Ejercicio 1:
Según el texto sobre las penas del infierno, ¿dónde está situada la prisión que debe figurarse el alma?
Ejercicio 2:
Repite literalmente el pasaje del texto sobre las penas del infierno que empieza con "Figúratelo como una" y continúa hasta "un horno. . .".

Extracto del documento:
“El que desprecia el infierno o lo olvida, no escapará de él” San Juan Crisóstomo
CALLAR SOBRE EL INFIERNO: GRAVE PECADO DE OMISIÓN
San Antonio María Claret y el infierno:
Las penas del Infierno
La sensación del los tormentos
del infierno es esencialmente terrible. Figúrate, alma mía, en una noche
obscura sobre la
cima de una montaña alta. Debajo hay
un valle profundo, y la tierra se abre de manera que con tu mirada
puedes ver el infierno
en su cavidad.
Figúratelo como una prisión
situada en el centro de la tierra, muchas leguas abajo, toda llena de
fuego, encerrado
en un recinto de forma tan
impenetrable que por toda la eternidad ni siquiera el humo puede
escapar. En esta prisión los condenados
están tan cerca el uno del otro como
ladrillos en un horno. . .

[Datos registrados]
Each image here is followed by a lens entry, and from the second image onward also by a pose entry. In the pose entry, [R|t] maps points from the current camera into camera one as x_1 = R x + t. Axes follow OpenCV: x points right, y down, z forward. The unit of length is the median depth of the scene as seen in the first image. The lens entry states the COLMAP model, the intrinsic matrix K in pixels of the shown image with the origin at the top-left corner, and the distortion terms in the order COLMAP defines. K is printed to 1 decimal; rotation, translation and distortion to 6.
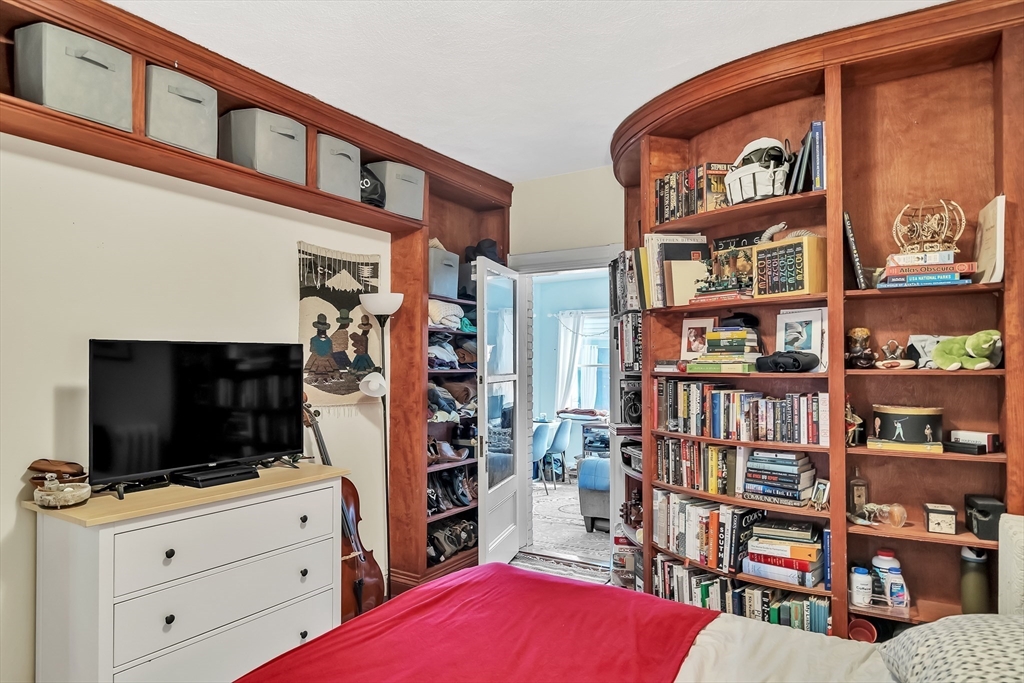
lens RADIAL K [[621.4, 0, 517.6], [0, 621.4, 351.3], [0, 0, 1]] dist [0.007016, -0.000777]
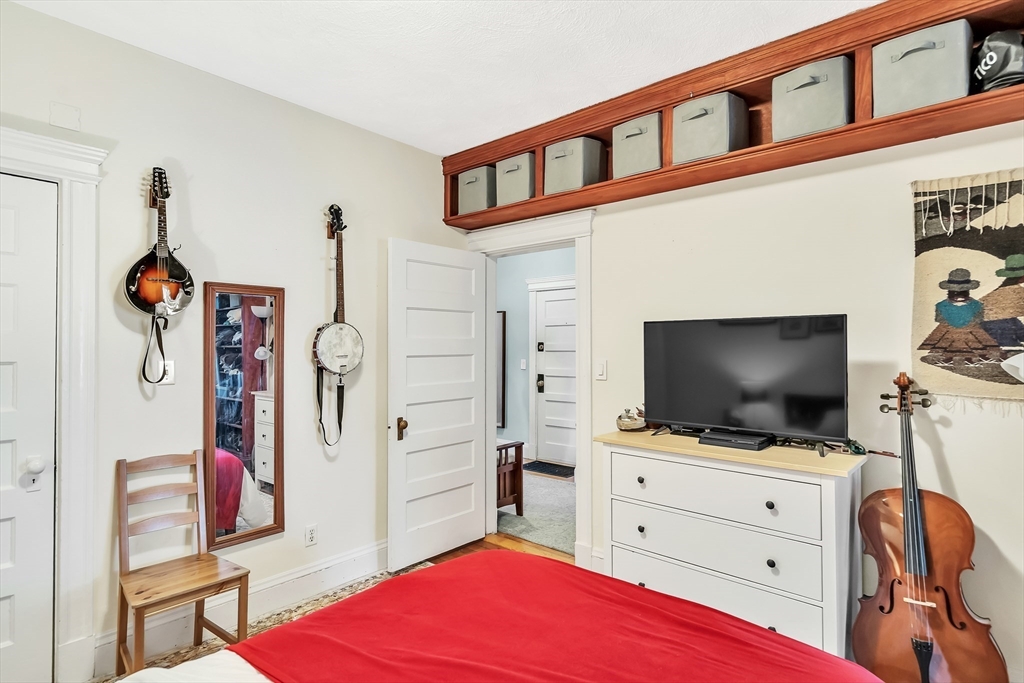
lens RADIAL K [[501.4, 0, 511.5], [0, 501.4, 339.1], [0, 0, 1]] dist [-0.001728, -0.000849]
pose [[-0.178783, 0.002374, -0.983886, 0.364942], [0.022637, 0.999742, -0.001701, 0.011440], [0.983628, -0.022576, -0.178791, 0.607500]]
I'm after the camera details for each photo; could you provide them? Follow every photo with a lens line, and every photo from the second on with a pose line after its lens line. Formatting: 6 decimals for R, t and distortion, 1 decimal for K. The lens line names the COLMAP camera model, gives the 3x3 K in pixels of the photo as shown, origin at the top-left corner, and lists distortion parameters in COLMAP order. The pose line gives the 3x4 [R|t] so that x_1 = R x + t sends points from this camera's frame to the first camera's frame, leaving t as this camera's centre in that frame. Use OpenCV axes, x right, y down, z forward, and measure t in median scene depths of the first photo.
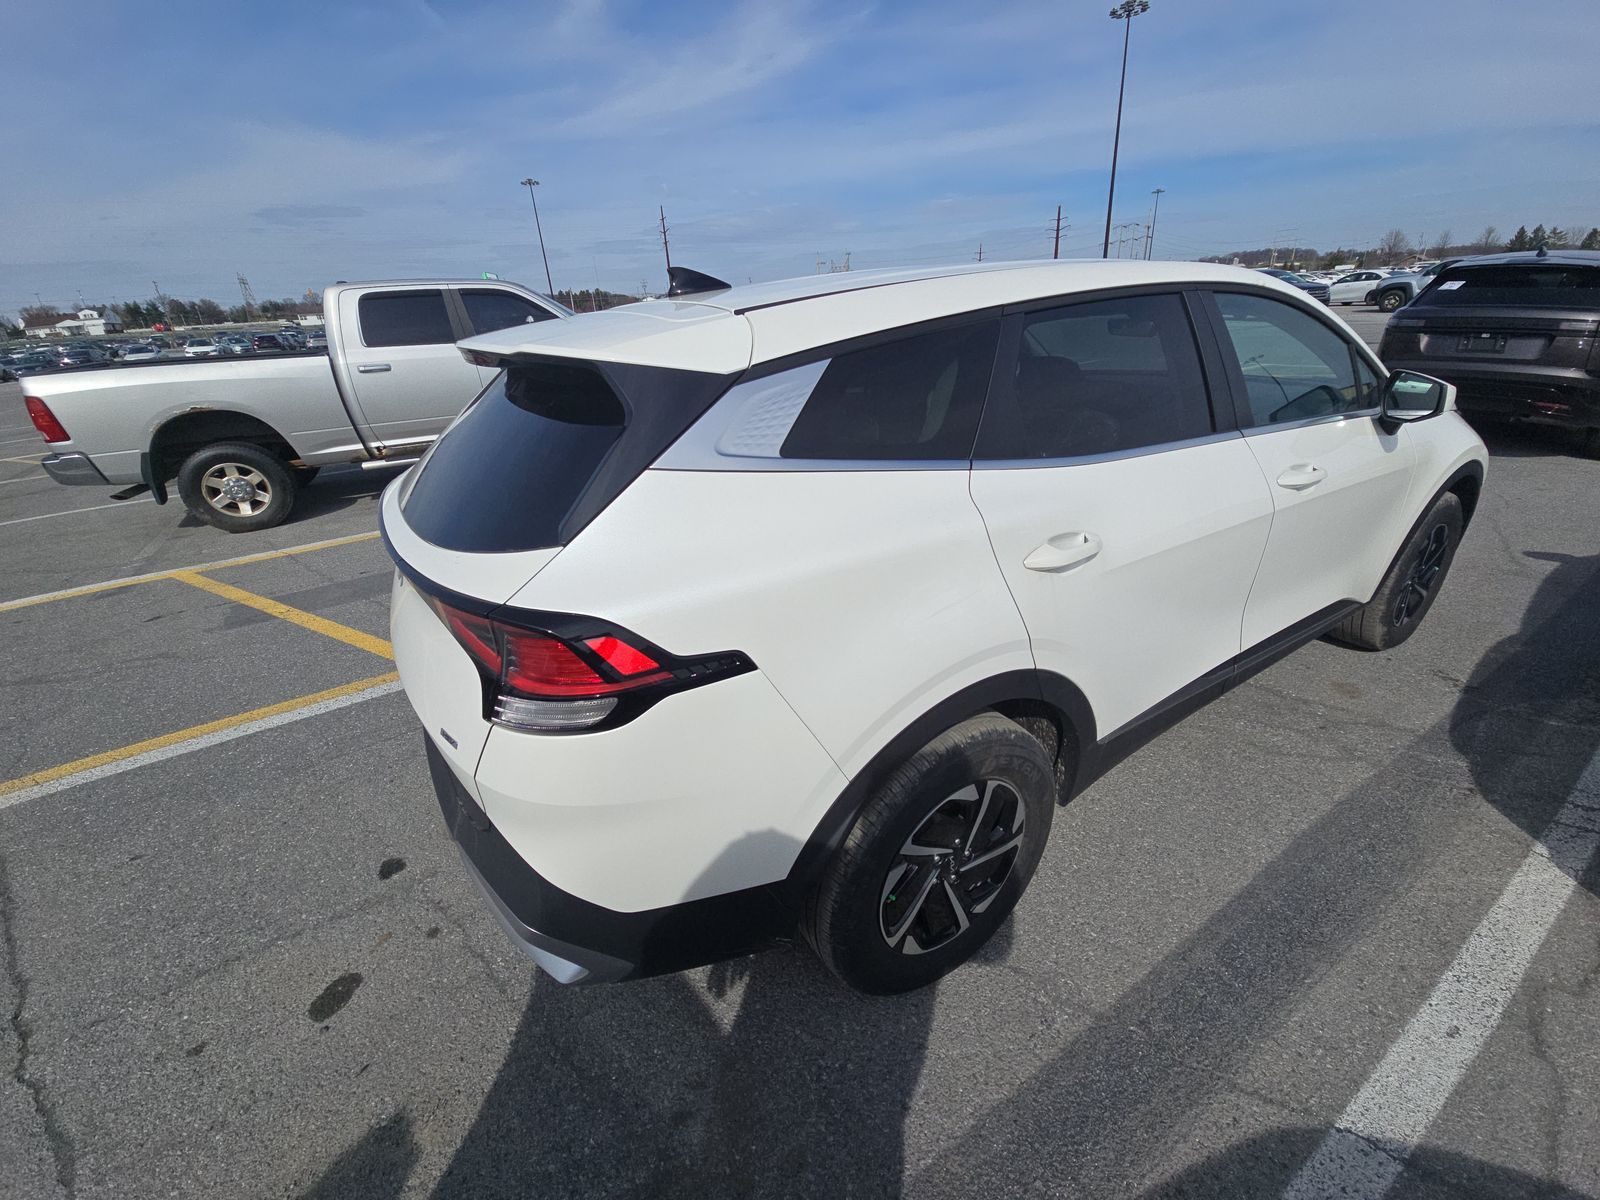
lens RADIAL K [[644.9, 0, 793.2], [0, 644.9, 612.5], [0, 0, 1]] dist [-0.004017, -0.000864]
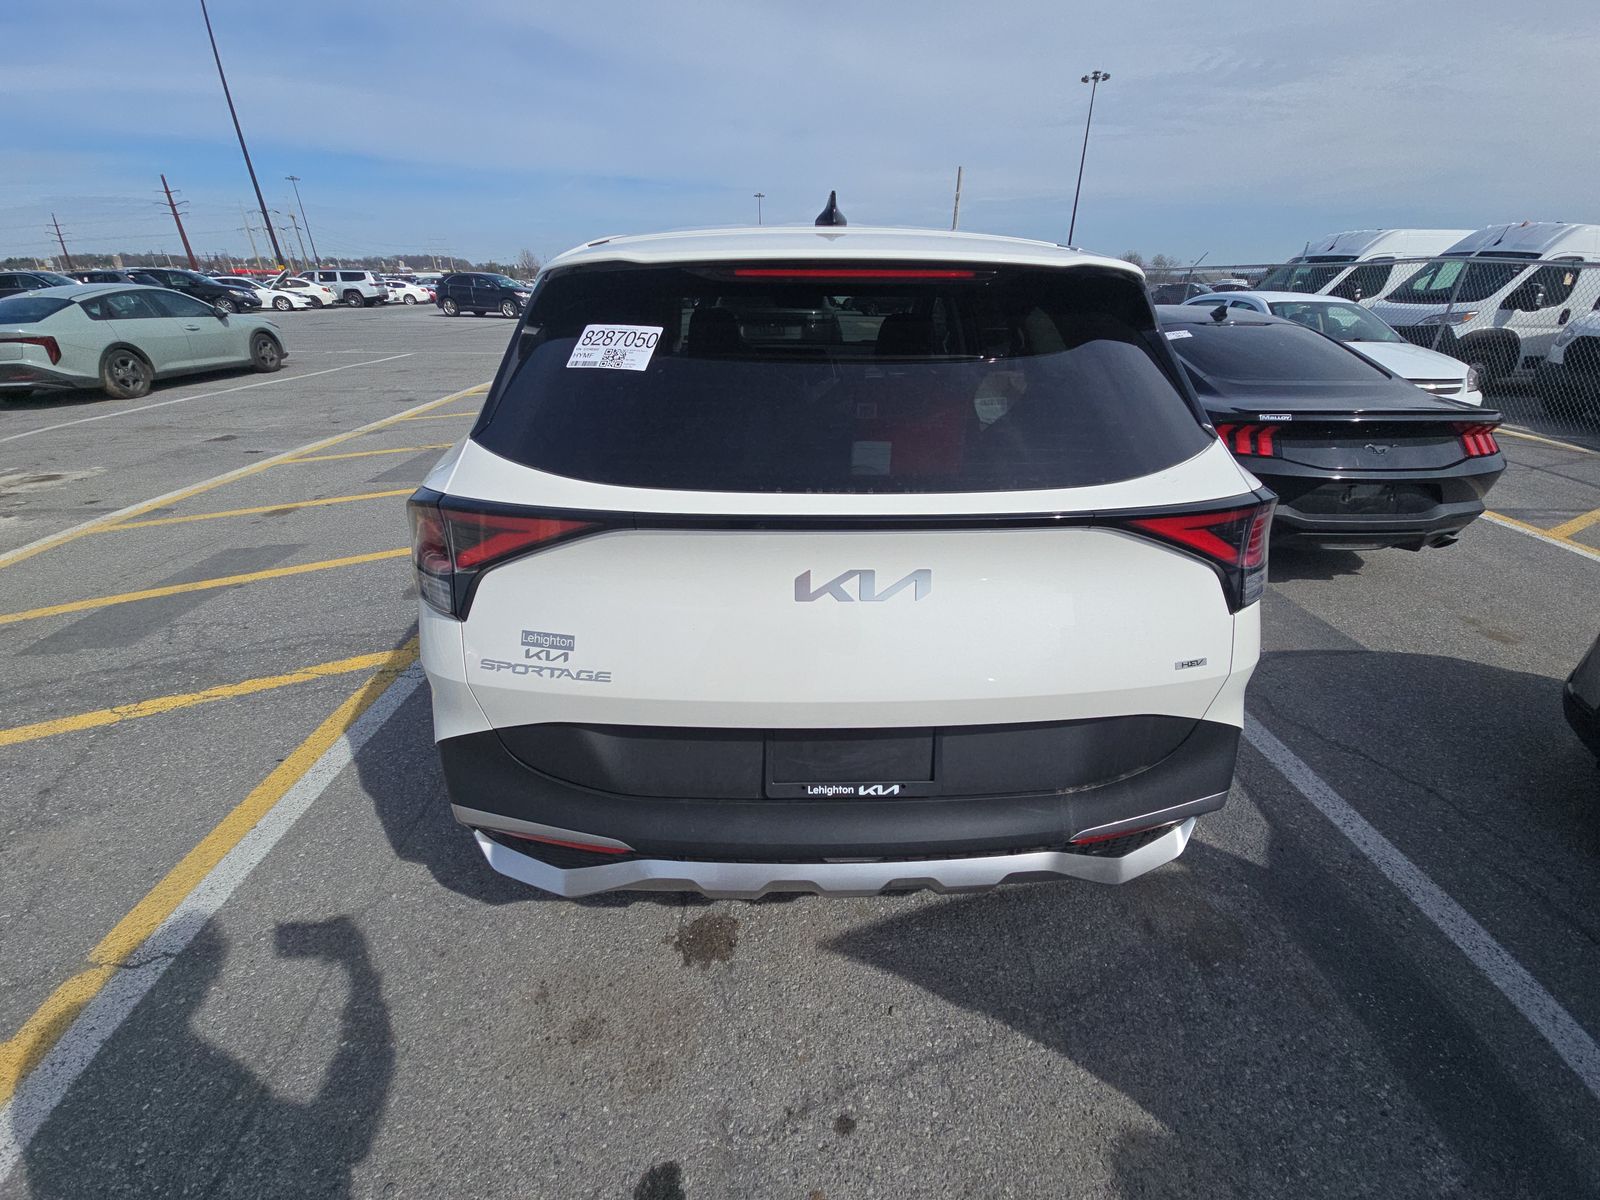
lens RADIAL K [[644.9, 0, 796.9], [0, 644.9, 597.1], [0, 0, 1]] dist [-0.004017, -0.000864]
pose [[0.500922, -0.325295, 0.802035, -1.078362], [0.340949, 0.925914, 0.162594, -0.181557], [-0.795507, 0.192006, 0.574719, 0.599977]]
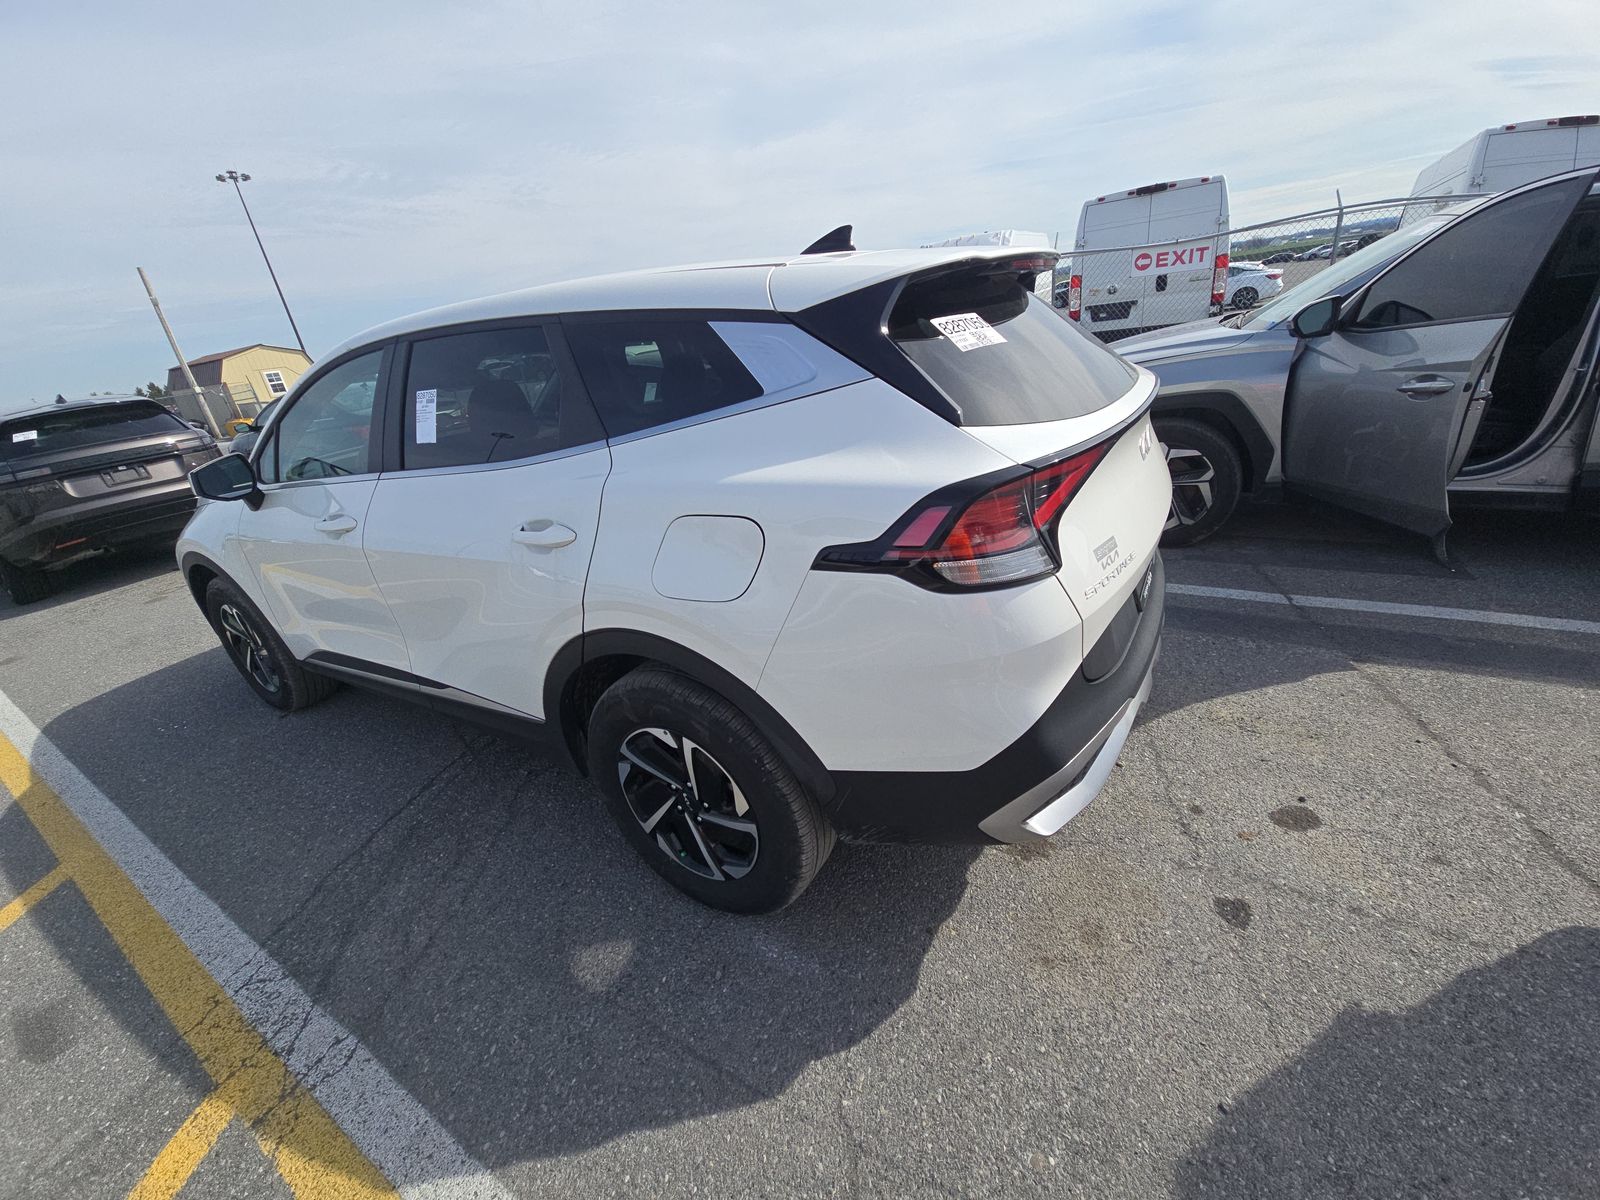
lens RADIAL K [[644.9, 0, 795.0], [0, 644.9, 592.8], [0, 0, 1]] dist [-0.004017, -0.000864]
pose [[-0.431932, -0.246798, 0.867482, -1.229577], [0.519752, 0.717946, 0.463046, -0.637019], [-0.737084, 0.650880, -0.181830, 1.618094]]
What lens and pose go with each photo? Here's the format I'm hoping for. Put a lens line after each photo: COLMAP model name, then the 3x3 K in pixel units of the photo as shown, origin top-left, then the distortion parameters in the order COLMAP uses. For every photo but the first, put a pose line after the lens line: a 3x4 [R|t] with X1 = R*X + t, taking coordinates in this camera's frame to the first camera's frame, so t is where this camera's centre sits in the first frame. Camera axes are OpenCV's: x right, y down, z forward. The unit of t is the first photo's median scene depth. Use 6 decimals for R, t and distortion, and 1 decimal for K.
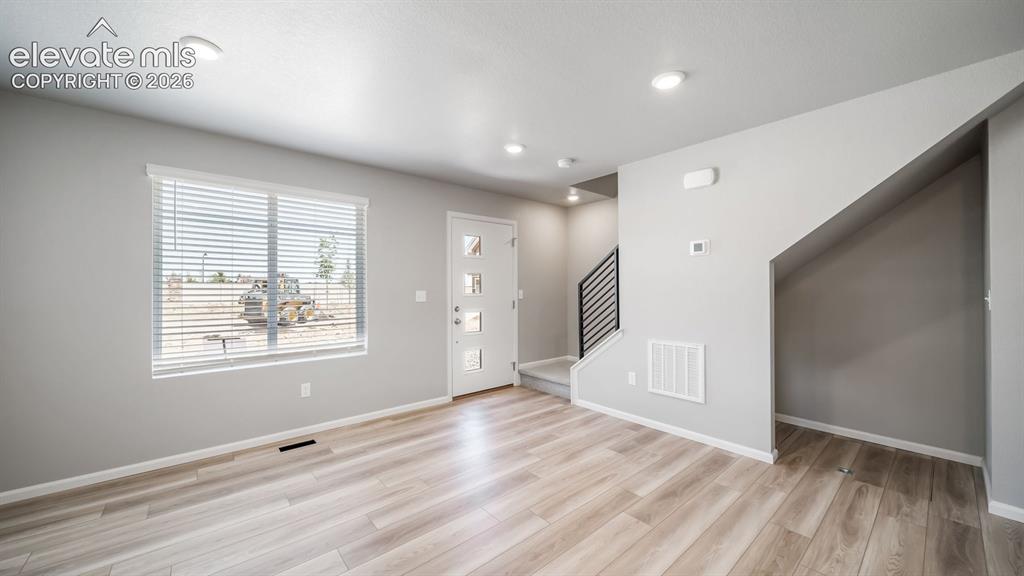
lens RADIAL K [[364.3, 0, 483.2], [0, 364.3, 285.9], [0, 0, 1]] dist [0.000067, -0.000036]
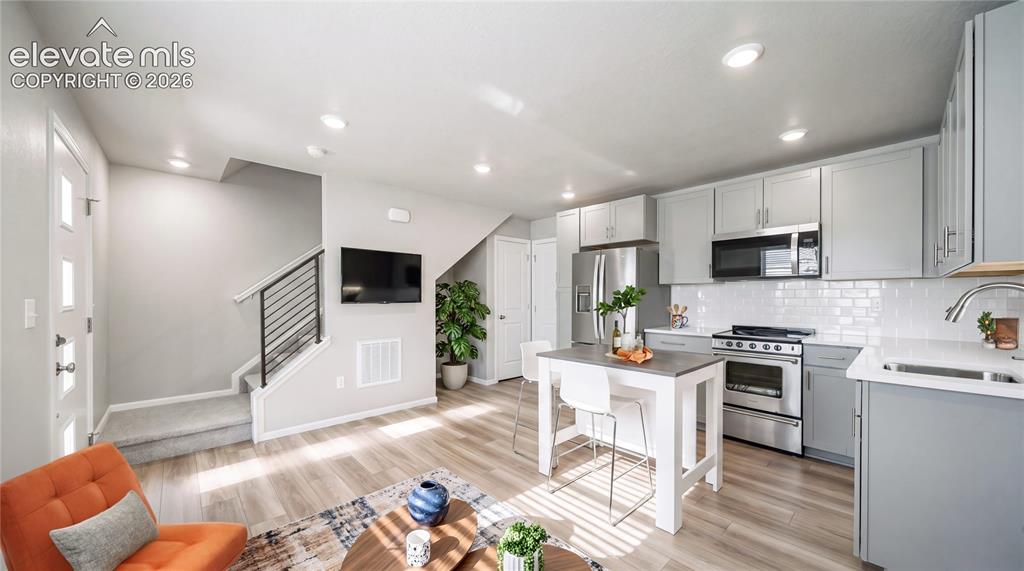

Respuesta 1:
En el centro de la tierra, muchas leguas abajo.

Respuesta 2:
Figúratelo como una prisión
situada en el centro de la tierra, muchas leguas abajo, toda llena de
fuego, encerrado
en un recinto de forma tan
impenetrable que por toda la eternidad ni siquiera el humo puede
escapar. En esta prisión los condenados
están tan cerca el uno del otro como
ladrillos en un horno. . .